Alternative splicing of introns in the 3′-UTR influences turnover of AS isoforms by NMD. Exon–intron structures of genes and transcripts of (A) At2g38880—NF-YB1 transcription factor, NF-YB1/HAP3a and (B) At1g72560—PSD/exportin-t. Alternative splicing of the 3′-UTR introns in these genes generate transcripts with different distances between the authentic stop codon and downstream splice junction consistent with the 50–55 nt rule where distances >50–55 nt trigger NMD. Stop codon to splice junction distances are indicated along with whether the AS isoform is turned over by NMD or not.

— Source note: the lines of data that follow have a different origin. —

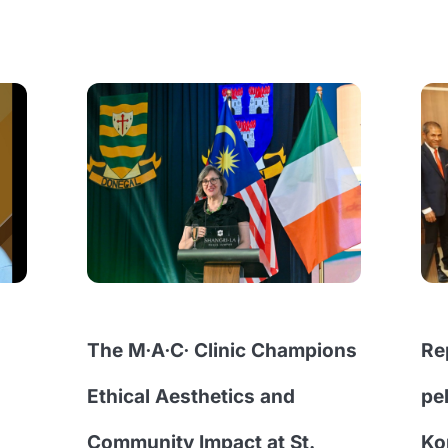
The M∙A∙C∙ Clinic Champions
Re
Ethical Aesthetics and
pe
Community Impact at St.
Ko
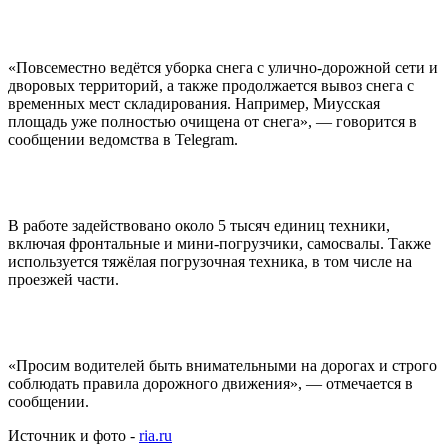
«Повсеместно ведётся уборка снега с улично-дорожной сети и
дворовых территорий, а также продолжается вывоз снега с
временных мест складирования. Например, Миусская
площадь уже полностью очищена от снега», — говорится в
сообщении ведомства в Telegram.
В работе задействовано около 5 тысяч единиц техники,
включая фронтальные и мини-погрузчики, самосвалы. Также
используется тяжёлая погрузочная техника, в том числе на
проезжей части.
«Просим водителей быть внимательными на дорогах и строго
соблюдать правила дорожного движения», — отмечается в
сообщении.
Источник и фото -
ria.ru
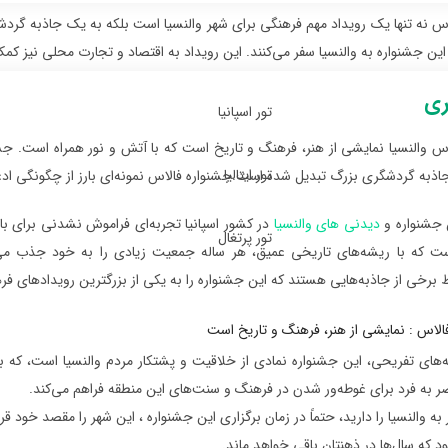
اس نه تنها یک رویداد مهم فرهنگی برای شهر والنسیا است بلکه به یک جاذبه گر
این جشنواره به والنسیا سفر می‌کنند. این رویداد به اقتصاد و تجارت محلی نیز کمک
ری
تور اسپانیا
س والنسیا نمایشی از هنر، فرهنگ و تاریخ است که با آتش و نور همراه است. جش
تور ایتالیا
اذبه گردشگری بزرگ تبدیل شده است.جشنواره فالاس نمونه‌ای بارز از چگونگی ادغ
ن جشنواره و
دیدنی های والنسیا
در کشور اسپانیا تجربه‌ای فراموش نشدنی برای باز
تور پرتغال
ت که با ریشه‌های تاریخی عمیق، هر ساله جمعیت زیادی را به خود جذب می‌کن
 برخی از جاذبه‌هایی هستند که این جشنواره را به یکی از بزرگترین رویدادهای فره
ه‌های تفریحی، این جشنواره نمادی از خلاقیت و پشتکار مردم والنسیا است، که با 
 به فرد برای غوطه‌ور شدن در فرهنگ و سنت‌های این منطقه فراهم می‌کند.
به والنسیا را دارید، حتماً در زمان برگزاری این جشنواره ، این شهر را مقصد خود ق
د که سال‌ها در ذهنتان باقی خواهد ماند.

For diagram key see legend to Figure 1.

Figure 5.

Distribution of stop codon to 3′-end distances. Distribution of frequency of distances in nucleotides (nt) between the first premature termination codon and the 3′-end of the transcript (shaded) compared to the distance between the authentic stop codon and 3′-end of the transcript of cognate genes (unshaded).

Figure 6.

Alternative splicing of introns in the 5′-UTR affects the presence, size and position of uORFs and influences turnover of AS isoforms by NMD. Exon–intron structures of genes and transcripts of (A) At2g02960—zinc finger transcription factor, (B) At3g49430—SR protein gene, At-SR34a, and (C) At3g20270—lipid-binding serum glycoprotein gene. These examples illustrate alternative splicing events in 5′-UTR introns which generate uORFs which overlap the main ORF and correlate with NMD. (A) four of the AS isoforms contain a 26 amino acid uORF (A–D) which overlaps the translation start site of the main ORF and correlates to NMD; (B) an uORF of 61 amino acids overlaps the authentic translation start codon in the AS product; and (C) uORF1 overlaps the translation start of the main coding sequence in the fully spliced transcript while in the alternatively spliced isoform the stop codon of uORF2 lies upstream of the main translation start site. Shaded rectangles below transcripts—uORFs; FS—fully spliced; AS—alternatively spliced. Sequences below the figures show the relationship between the stop codon of uORFs and the translational start AUG of the main ORF. For diagram key see legend to Figure 1.

Figure 7.

Intron retention transcripts are not turned over by NMD. Schematic figures of genes which produce detectable intron retention transcripts and other alternatively spliced transcripts with different NMD phenotypes: (A) At1g76460; (B) At1g49730; (C) At5g37055 and (D) At5g24270. Below each gene, structures of transcripts in the amplified region are shown and display different alternative splicing events. Data for each transcript is shown alongside (−: no change; +, ++ and +++: transcript level increases significantly in upf mutants with P < 0.1; 0.01 > P < 0.05 and P < 0.01, respectively. For diagram key see legend to Figure 1. Grey lines below introns labelled IR—retained introns; FS—fully spliced; AS—alternatively spliced.